# EXERCISE
Copy the listing lines below exactly, from the line containing "Rendered at 1654 by 931 pixels." through the line containing "picture [624, 187, 1401, 863]".

# EXERCISE MATERIALS
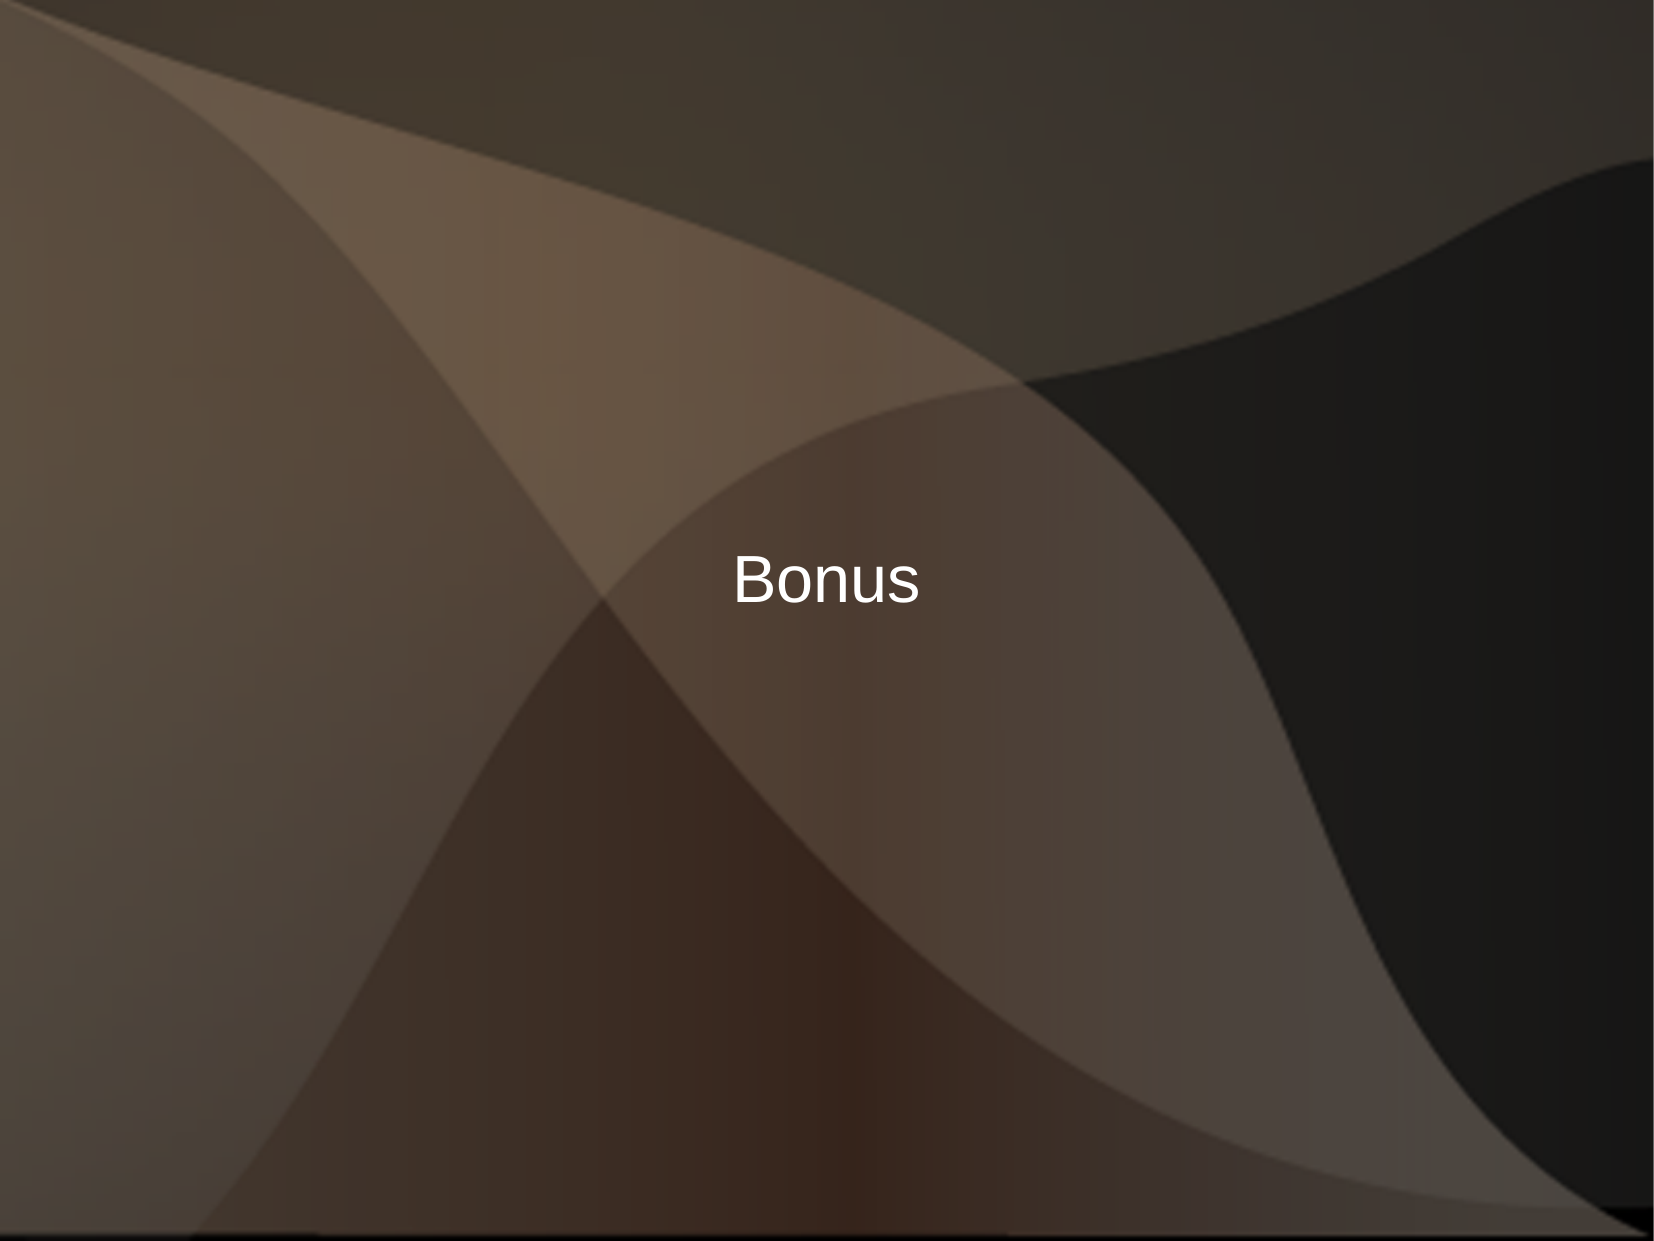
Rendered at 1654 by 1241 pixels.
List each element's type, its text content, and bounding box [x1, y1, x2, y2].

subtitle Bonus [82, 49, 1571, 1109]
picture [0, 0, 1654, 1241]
--
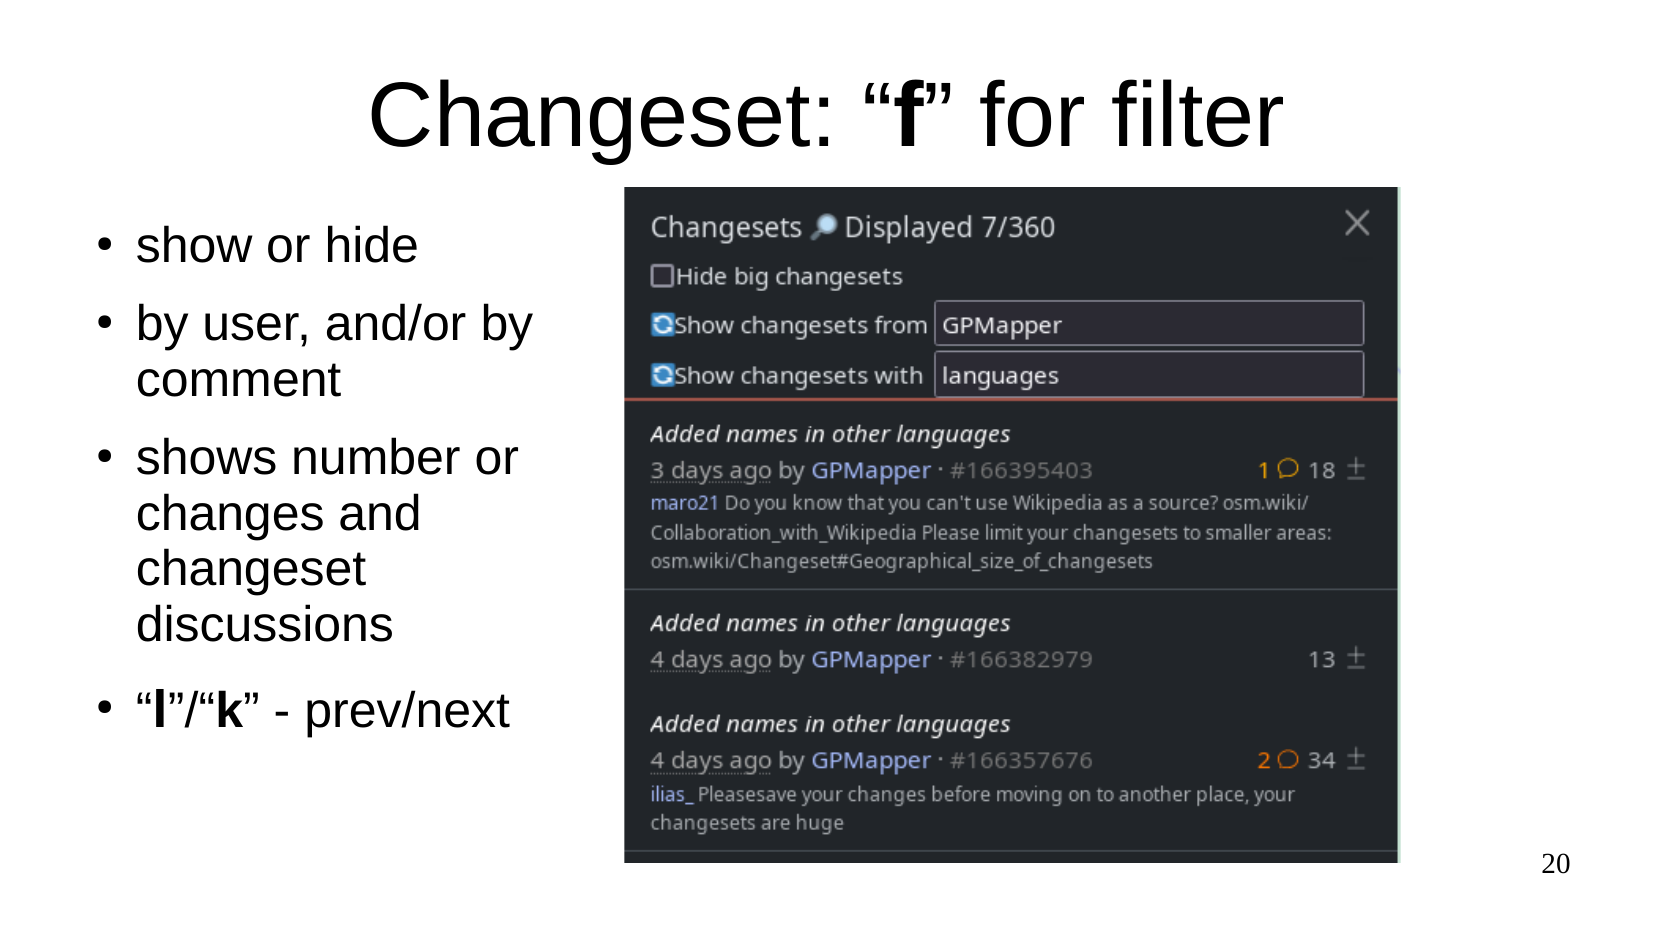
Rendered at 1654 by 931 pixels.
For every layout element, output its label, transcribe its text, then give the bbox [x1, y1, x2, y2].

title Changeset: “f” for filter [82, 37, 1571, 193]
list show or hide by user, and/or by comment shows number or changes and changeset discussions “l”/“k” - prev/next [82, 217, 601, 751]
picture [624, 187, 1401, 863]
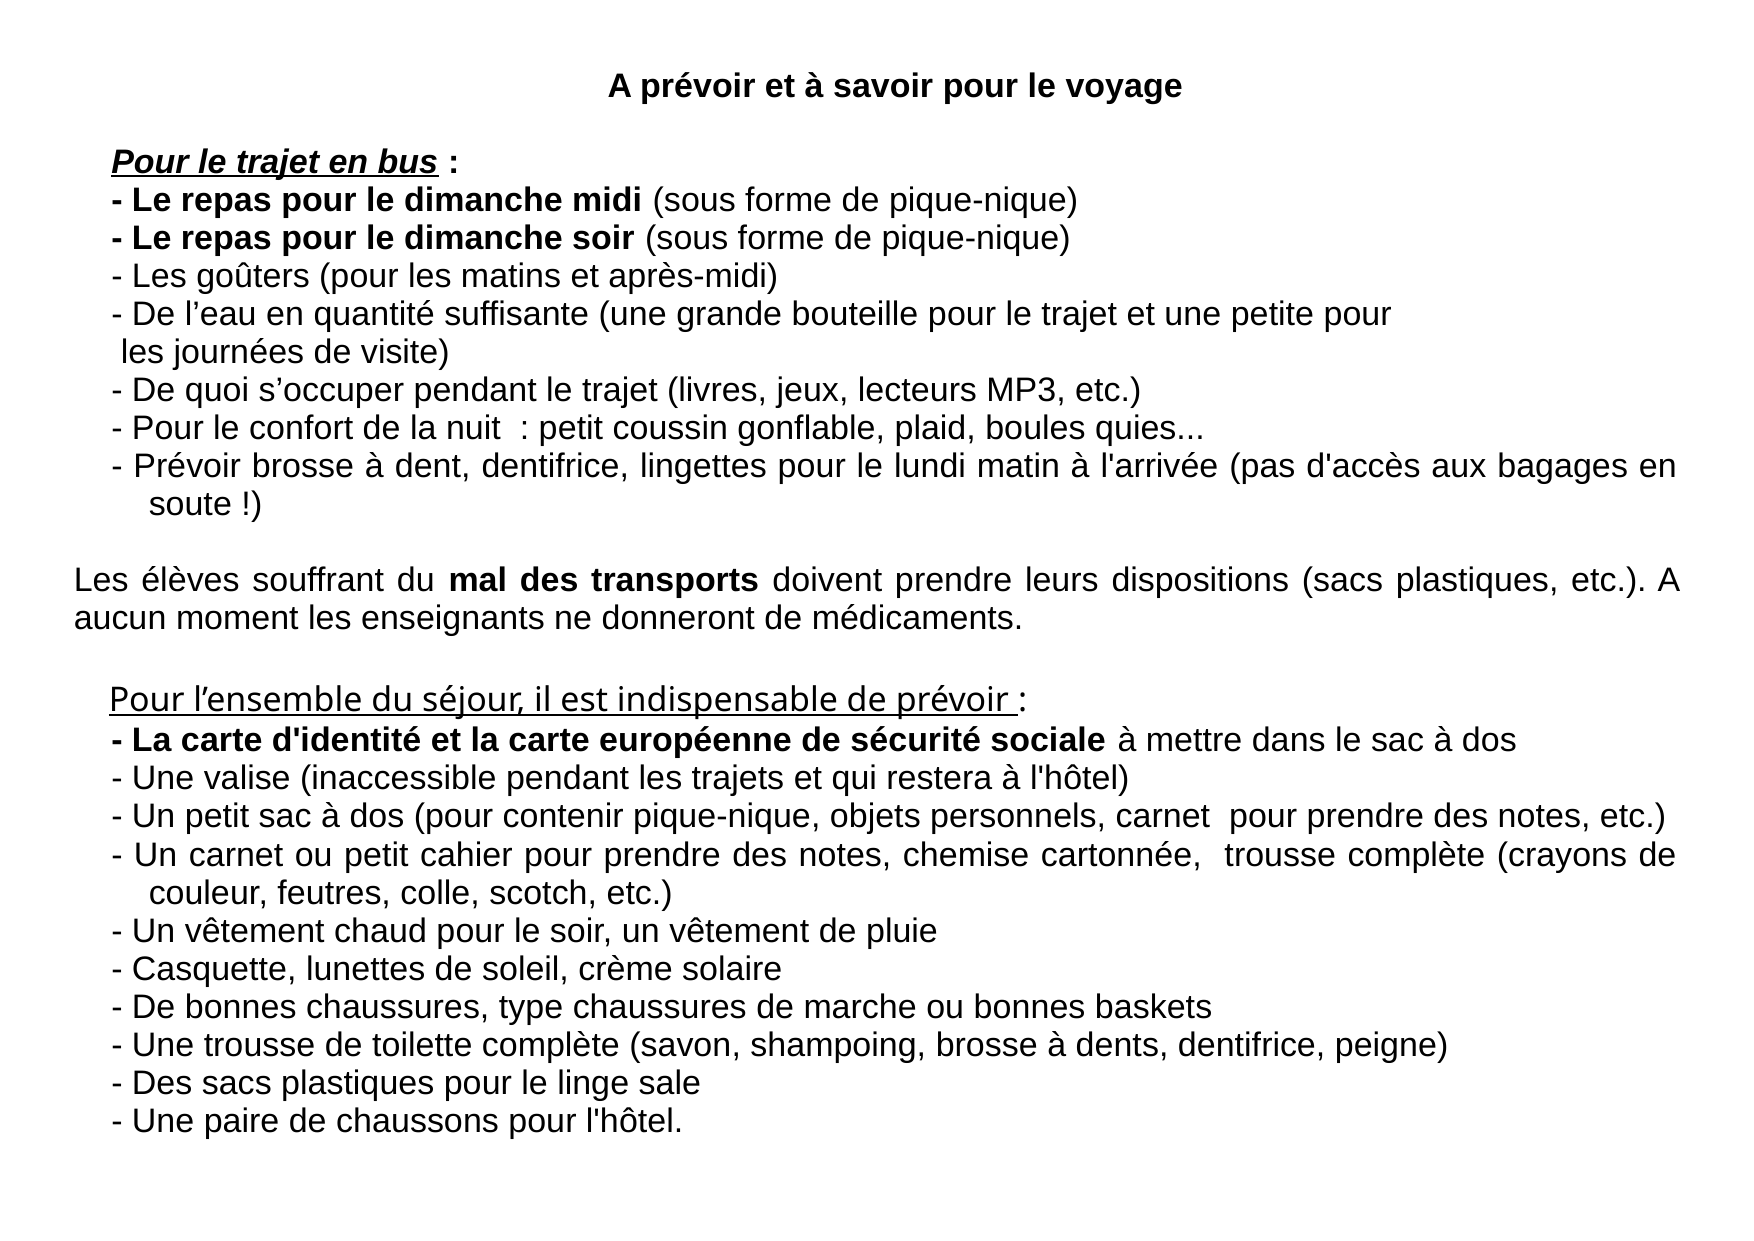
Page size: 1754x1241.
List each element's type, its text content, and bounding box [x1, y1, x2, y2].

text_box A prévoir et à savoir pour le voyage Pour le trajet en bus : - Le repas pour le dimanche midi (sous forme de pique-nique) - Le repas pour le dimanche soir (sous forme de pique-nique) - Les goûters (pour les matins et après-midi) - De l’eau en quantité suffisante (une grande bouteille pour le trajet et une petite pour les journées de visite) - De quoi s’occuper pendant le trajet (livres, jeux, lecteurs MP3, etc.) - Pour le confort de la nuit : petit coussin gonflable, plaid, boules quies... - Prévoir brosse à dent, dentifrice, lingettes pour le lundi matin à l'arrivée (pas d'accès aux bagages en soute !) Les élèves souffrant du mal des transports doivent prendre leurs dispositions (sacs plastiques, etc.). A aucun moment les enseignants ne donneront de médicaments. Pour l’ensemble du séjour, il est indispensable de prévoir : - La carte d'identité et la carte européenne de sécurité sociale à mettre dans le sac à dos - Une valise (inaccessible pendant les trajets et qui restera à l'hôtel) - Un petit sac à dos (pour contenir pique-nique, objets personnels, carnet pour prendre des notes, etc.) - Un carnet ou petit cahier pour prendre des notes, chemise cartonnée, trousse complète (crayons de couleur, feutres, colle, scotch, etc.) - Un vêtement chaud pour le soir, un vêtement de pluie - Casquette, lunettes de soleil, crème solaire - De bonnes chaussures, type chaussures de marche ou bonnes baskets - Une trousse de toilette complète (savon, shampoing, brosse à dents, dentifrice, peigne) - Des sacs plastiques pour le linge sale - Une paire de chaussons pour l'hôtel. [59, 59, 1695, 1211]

# WRITTEN RESPONSE
Rendered at 1654 by 931 pixels.
For every layout element, output its label, transcribe its text, then give the bbox [x1, y1, x2, y2].

title Changeset: “f” for filter [82, 37, 1571, 193]
list show or hide by user, and/or by comment shows number or changes and changeset discussions “l”/“k” - prev/next [82, 217, 601, 751]
picture [624, 187, 1401, 863]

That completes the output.